Three key features of trauma-informed yoga nidra, compared to other kinds of yoga nidra, are:

1. The approach is free of scripts and expectations of how participants should feel. Imagery and word choices are earth-based and flexible. Mention of body parts is approached differently, as a general body scan rather than bringing attention to specific body parts.
2. Inner and outer worlds are not compartmentalized, in that there is no inner world to be escaped into and a “real world” to escape from. There is no spiritual bypassing. Rather, participants are invited to embody life as they are experiencing it, notice how they may shift into a more relaxed state, and benefit from yoga nidra in any way meaningful to them.
3. Teachers are invited into an exploration of their own ancestral knowledge so as not to appropriate imagery or language from ancestral practices that are not their own.
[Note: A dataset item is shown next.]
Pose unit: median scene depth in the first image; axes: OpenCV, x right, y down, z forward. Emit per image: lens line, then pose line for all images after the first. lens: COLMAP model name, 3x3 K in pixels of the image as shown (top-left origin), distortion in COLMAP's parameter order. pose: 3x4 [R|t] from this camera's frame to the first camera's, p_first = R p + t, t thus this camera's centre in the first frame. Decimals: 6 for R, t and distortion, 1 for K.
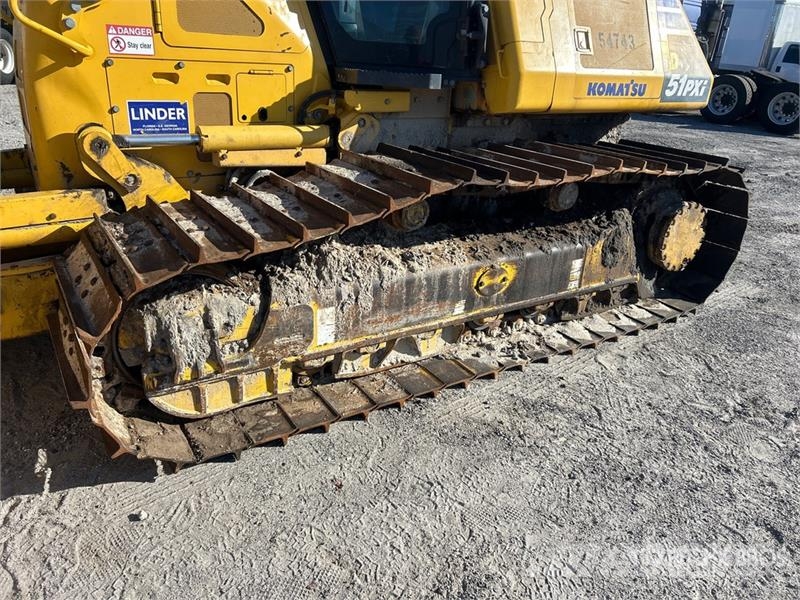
lens RADIAL K [[600.4, 0, 406.4], [0, 600.4, 292.8], [0, 0, 1]] dist [0.083490, -0.110741]
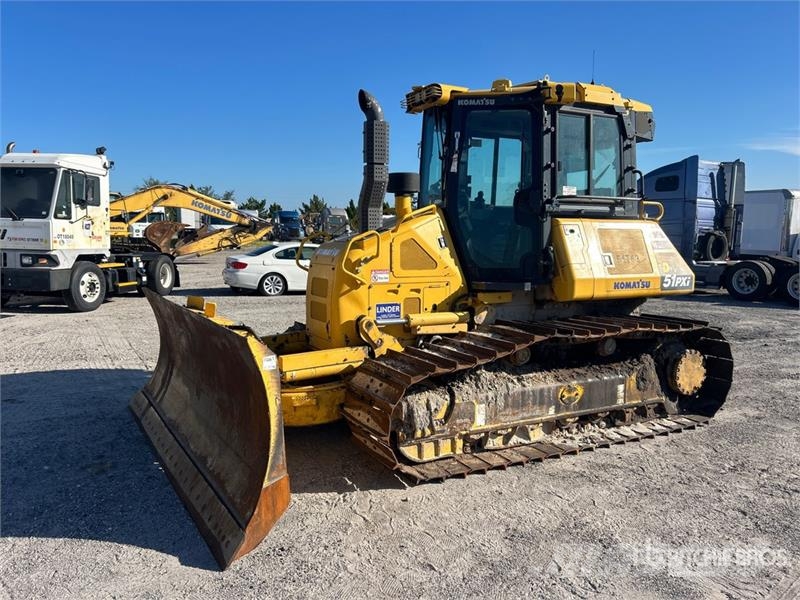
lens RADIAL K [[602.3, 0, 397.9], [0, 602.3, 299.9], [0, 0, 1]] dist [0.080243, -0.099860]
pose [[0.995022, -0.042989, -0.089905, -0.184402], [0.014955, 0.956367, -0.291786, 0.229428], [0.098526, 0.288989, 0.952249, -0.803790]]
Trauma-Informed Yoga Nidra Training is grounded in all that is taught during Trauma-Informed Yoga Teacher Training. It is an extension of trauma-informed yoga teaching part 3 (breath, meditation, imagery, and themes). It adds on the koshas, inclusive vs. appropriated language, ancestral imagery, and instruction on how specifically to teach and structure a yoga nidra class.

Schedule:
Friday, September 25th – Saturday, September 26th.
9am – 5pm (12-2pm break each day) [Canceled] 
Saturday, November 14th – Sunday, November 15th
9am – 5pm (12-2pm break each day)

Location: On Zoom – you will get more meeting details when you register.

Prerequisites + Cost
All who have completed Trauma-Informed Yoga Teacher Training are invited to participate. No previous experience teaching meditative or somatic practices is needed. In an effort to increase access, we provide a sliding scale:

$335 Access Rate
$435 Standard Rate
$535 Sustaining Rate

We offer scholarships for people of color and formerly incarcerated folks; email maggie@yogabehindbars.org for more questions about scholarships, payment plan options, or financial assistance.

 

About the instructors: Sam Brown & Damithia Nieves

Sam BrownSamantha (Sam) Brown (she/her) fell in love with yoga in 1996 while practicing along with a VHS tape in her living room. The movements focused on restoration, range of motion, and ease and allowed her to feel a sense of embodiment and self-trust that felt refreshing, reassuring, and secure. Those early experiences remain a pillar of Sam’s approach to yoga today, which is that it is a practice for students to tune into their bodies and breath and move in ways that feel nourishing, loving, and safe. Within that container of care yoga can then bring insights to support individuals in relating differently with themselves, with others, and with life. Sam teaches with Yoga Behind Bars due to its alignment with her commitment to social justice, anti-racism, equity, and prison reform. She also connects personally with YBB’s focus on trauma-informed yoga. Sam broke her back in 2009 and, after a period of bedrest and rehabilitation, needed to relearn how to move. When the time came to try yoga again she discovered she was no longer able to practice in ways she had before. Trauma-informed yoga became her sole way of practicing and teaching. She relates with chronic pain, with not knowing if and how she will be able to move tomorrow, and with drawing on yoga as a pathway to moving through life exactly as she is. Her style is rooted in hatha and restorative with somatics, strength, and humor woven throughout. In other facets of her life Sam works in Human Resources/Organizational Development at a community college and loves taking naps.

 

_Damithia Nieves

Damithia Nieves hails from the East Coast, Chicago and Hawaii and has lived in Washington (for the second time) since 2005. She is a 200hr Registered Yoga Teacher, Certified Children’s Yoga teacher and Trauma-Informed Restorative Practice Facilitator. She is the founder of Thrive Yoga, offering trauma informed ,culturally responsive movement and mindfulness practices to youth in schools K-12. She is passionate about facilitating the deep healing work around race and social justice especially as it intersects with yoga and wellness. Outside of her teaching and training she finds joy in time with family, in nature and long periods of un-interrupted silence and furious dancing.